Directions
The entries below contain a stretch that opens with the line containing "10: (439, 53, 2.09)" and closes with the line containing "30: (102, 70, 2.90)"; set down that stretch exactly, both ends included, and nothing else.

Collected data:
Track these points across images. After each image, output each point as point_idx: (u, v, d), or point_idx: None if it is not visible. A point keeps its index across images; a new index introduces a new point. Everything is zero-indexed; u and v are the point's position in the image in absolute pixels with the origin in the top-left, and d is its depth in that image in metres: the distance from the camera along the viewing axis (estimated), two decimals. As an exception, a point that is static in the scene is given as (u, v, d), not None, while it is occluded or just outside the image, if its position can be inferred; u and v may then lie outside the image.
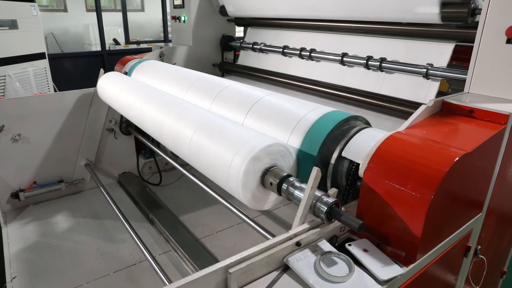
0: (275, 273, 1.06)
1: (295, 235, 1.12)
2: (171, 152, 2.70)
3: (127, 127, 3.16)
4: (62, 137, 2.95)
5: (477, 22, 1.61)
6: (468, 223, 1.43)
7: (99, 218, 2.81)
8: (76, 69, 6.75)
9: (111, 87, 2.57)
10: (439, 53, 2.09)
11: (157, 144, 2.69)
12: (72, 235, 2.61)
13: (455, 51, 2.04)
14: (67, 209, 2.92)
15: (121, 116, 3.07)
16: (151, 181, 3.38)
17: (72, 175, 3.10)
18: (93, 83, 2.86)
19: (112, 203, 2.66)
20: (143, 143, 2.99)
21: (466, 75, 1.69)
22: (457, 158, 1.12)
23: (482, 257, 1.61)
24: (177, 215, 2.84)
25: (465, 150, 1.17)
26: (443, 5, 1.91)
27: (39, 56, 5.06)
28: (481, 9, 1.59)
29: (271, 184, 1.30)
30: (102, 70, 2.90)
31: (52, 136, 2.91)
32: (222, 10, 3.50)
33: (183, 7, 3.53)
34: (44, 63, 5.16)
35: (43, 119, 2.83)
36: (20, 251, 2.42)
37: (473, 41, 1.62)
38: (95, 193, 3.10)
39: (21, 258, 2.35)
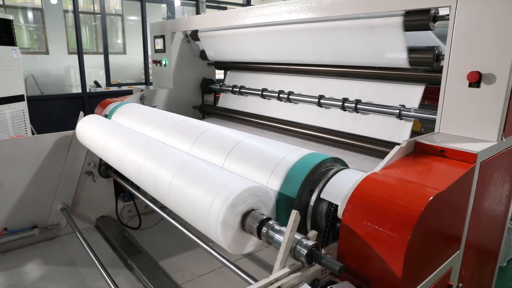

Answer to this exercise
10: (439, 53, 2.09)
11: (157, 144, 2.69)
12: (72, 235, 2.61)
13: (455, 51, 2.04)
14: (67, 209, 2.92)
15: (121, 116, 3.07)
16: (151, 181, 3.38)
17: (72, 175, 3.10)
18: (93, 83, 2.86)
19: (112, 203, 2.66)
20: (143, 143, 2.99)
21: (466, 75, 1.69)
22: (457, 158, 1.12)
23: (482, 257, 1.61)
24: (177, 215, 2.84)
25: (465, 150, 1.17)
26: (443, 5, 1.91)
27: (39, 56, 5.06)
28: (481, 9, 1.59)
29: (271, 184, 1.30)
30: (102, 70, 2.90)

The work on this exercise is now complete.